2018 18th IEEE/ACM International Symposium on Cluster, Cloud and Grid Computing (CCGRID) (2018)
Washington, DC, USA
May 1, 2018 to May 4, 2018
Applications for deep learning and big data analytics have compute and memory requirements that exceed the limits of a single GPU. However, effectively scaling out an application to multiple GPUs is challenging due to the complexities of communication between the GPUs, particularly for collective communication with irregular message sizes. In this work, we provide a performance evaluation of the Allgatherv routine on multi-GPU systems, focusing on GPU network topology and the communication library used. We present results from the OSU-micro benchmark as well as conduct a case study for sparse tensor factorization, one application that uses Allgatherv with highly irregular message sizes. We extend our existing tensor factorization tool to run on systems with different node counts and varying number of GPUs per node. We then evaluate the communication performance of our tool when using traditional MPI, CUDA-aware MVAPICH and NCCL across a suite of real-world data sets on three different systems: a 16-node cluster with one GPU per node, NVIDIA's DGX-1 with 8 GPUs and Cray's CS-Storm with 16 GPUs. Our results show that irregularity in the tensor data sets produce trends that contradict those in the OSU micro-benchmark, as well as trends that are absent from the benchmark.

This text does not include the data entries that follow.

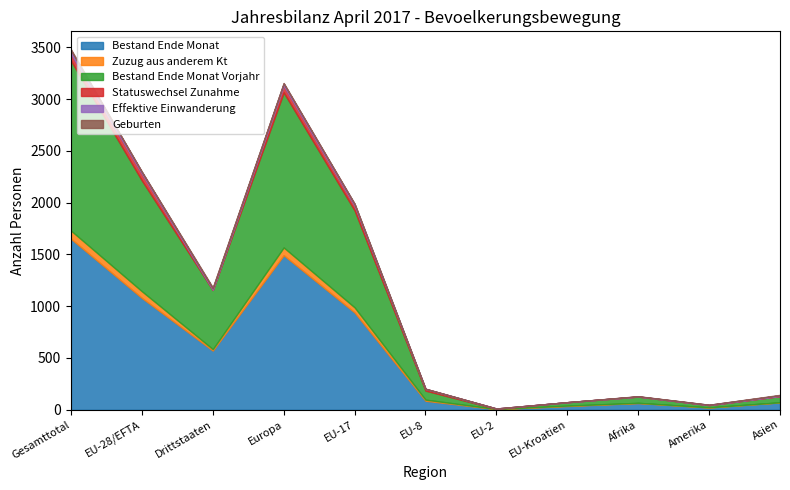

Reading left to right, extract all data points from this chart.

Bestand Ende Monat: Gesamttotal=1652	EU-28/EFTA=1080	Drittstaaten=572	Europa=1493	EU-17=940	EU-8=87	EU-2=6	EU-Kroatien=36	Afrika=65	Amerika=22	Asien=71
Zuzug aus anderem Kt: Gesamttotal=79	EU-28/EFTA=65	Drittstaaten=14	Europa=75	EU-17=49	EU-8=11	EU-2=1	EU-Kroatien=4	Afrika=2	Amerika=1	Asien=1
Bestand Ende Monat Vorjahr: Gesamttotal=1641	EU-28/EFTA=1070	Drittstaaten=571	Europa=1498	EU-17=937	EU-8=87	EU-2=2	EU-Kroatien=33	Afrika=60	Amerika=22	Asien=60
Statuswechsel Zunahme: Gesamttotal=67	EU-28/EFTA=65	Drittstaaten=2	Europa=65	EU-17=45	EU-8=17	EU-2=3	EU-Kroatien=0	Afrika=1	Amerika=0	Asien=1
Effektive Einwanderung: Gesamttotal=32	EU-28/EFTA=18	Drittstaaten=14	Europa=21	EU-17=18	EU-8=0	EU-2=0	EU-Kroatien=0	Afrika=1	Amerika=3	Asien=7
Geburten: Gesamttotal=11	EU-28/EFTA=2	Drittstaaten=9	Europa=5	EU-17=1	EU-8=1	EU-2=0	EU-Kroatien=0	Afrika=2	Amerika=0	Asien=4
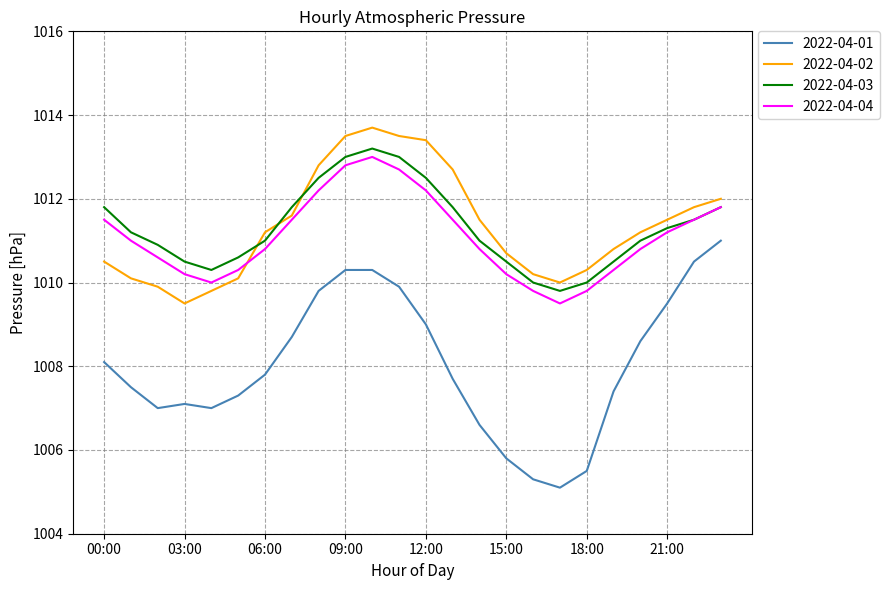

What is the smallest value displayed?

1005.1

application program interfaces, Big Data, data analysis, graphics processing units, message passing, multiprocessing systems, parallel architectures, performance evaluation, tensors
T. B. Rolinger, T. A. Simon and C. D. Krieger, "An Empirical Evaluation of Allgatherv on Multi-GPU Systems," 2018 18th IEEE/ACM International Symposium on Cluster, Cloud and Grid Computing (CCGRID), Washington, DC, USA, 2018, pp. 123-132.